Stefanowski, whose consulting business focuses on mergers and acquisitions, said his role was advising Neom on the financial structure of its complicated joint undertaking with another Saudi company, ACWA, and Air Products, a chemical and industrial gas company in Pennsylvania.

In July, the crown prince announced the Saudis were setting aside $80 billion for the Neom megaproject and were seeking outside investors. One of the global investors at the announcement was Ray Dalio, the founder of Bridgewater Associates in Connecticut.

Stefanowski suggested that Lamont could not criticize his involvement without faulting Dalio, whom the governor knows and has praised for his philanthropy. Lamont’s first chief of staff was an executive from Bridgewater, Ryan Drajewicz.

“So I’d be interested if the governor does ultimately have criticisms of me for political purposes,” Stefanowski said. “I think Gov. Lamont needs to be very, very careful here about not being hypocritical.”

Lamont left a campaign press conference highlighting Hispanic endorsements without taking questions about the Hearst story on the race for governor.

“I just read the articles. I’ve just seen the headlines,” Lamont said. “It poses an awful lot of questions, but I don’t want to jump to any conclusions. Let me read it and think about it. I’ll get back to you tomorrow.”

Bridgewater had no comment Wednesday.

The Wall Street Journal reported Tuesday that Neom was paying senior executives roughly $1.1 million each annually and using large pay packages to lure global talent.

Stefanowski declined to divulge his compensation.

Tax returns he released recently show his income rose sharply after 2018, averaging more than $12 million annually. He had been a consultant since 2017, working for Lolo LLC., an entity named for his oldest daughter’s childhood nickname.

Stefanowski spent $3.3 million of his own funds on his 2018 race. He has tripled that number this year, depositing $10 million in his campaign account and raising another $1.45 million. He already has spent $9.2 million.

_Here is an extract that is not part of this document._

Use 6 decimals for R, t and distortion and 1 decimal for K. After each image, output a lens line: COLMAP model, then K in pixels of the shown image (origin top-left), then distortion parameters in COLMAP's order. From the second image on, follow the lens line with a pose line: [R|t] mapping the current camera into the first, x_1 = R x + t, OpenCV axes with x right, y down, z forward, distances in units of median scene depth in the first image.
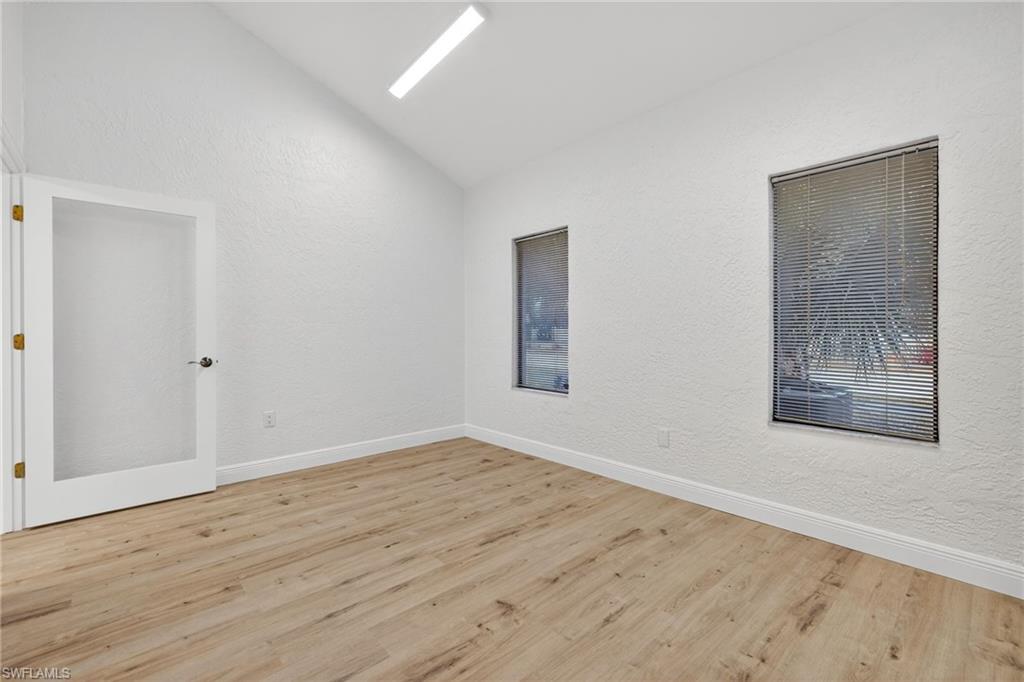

The Republican challenger has made fiscal transparency an issue in the race, criticizing the Lamont administration for contracting for COVID-19 testing with Sema4, a company in which the governor’s wife’s firm had invested.

Connecticut hired all four companies that responded to a request for proposals and had been accredited by federal authorities to conduct the testing. The Lamonts had disclosed the investment by Annie Lamont’s firm in an ethics filing, as well as its holdings in other companies.

Stefanowski, who trails the governor by double digits in recent polls, downplayed the disclosure of his continuing work for the Saudis.

“I don’t really think a lot of this does matter to the residents of Connecticut, but we’ll see where the governor takes it,” he said.

Stefanowski said his most recent trip to Saudi Arabia was earlier this year. It lasted two days, he said.

He described himself as 98% disconnected from the project.

“I think it’s a good project,” Stefanowski said. “I think it helps me understand global warming.”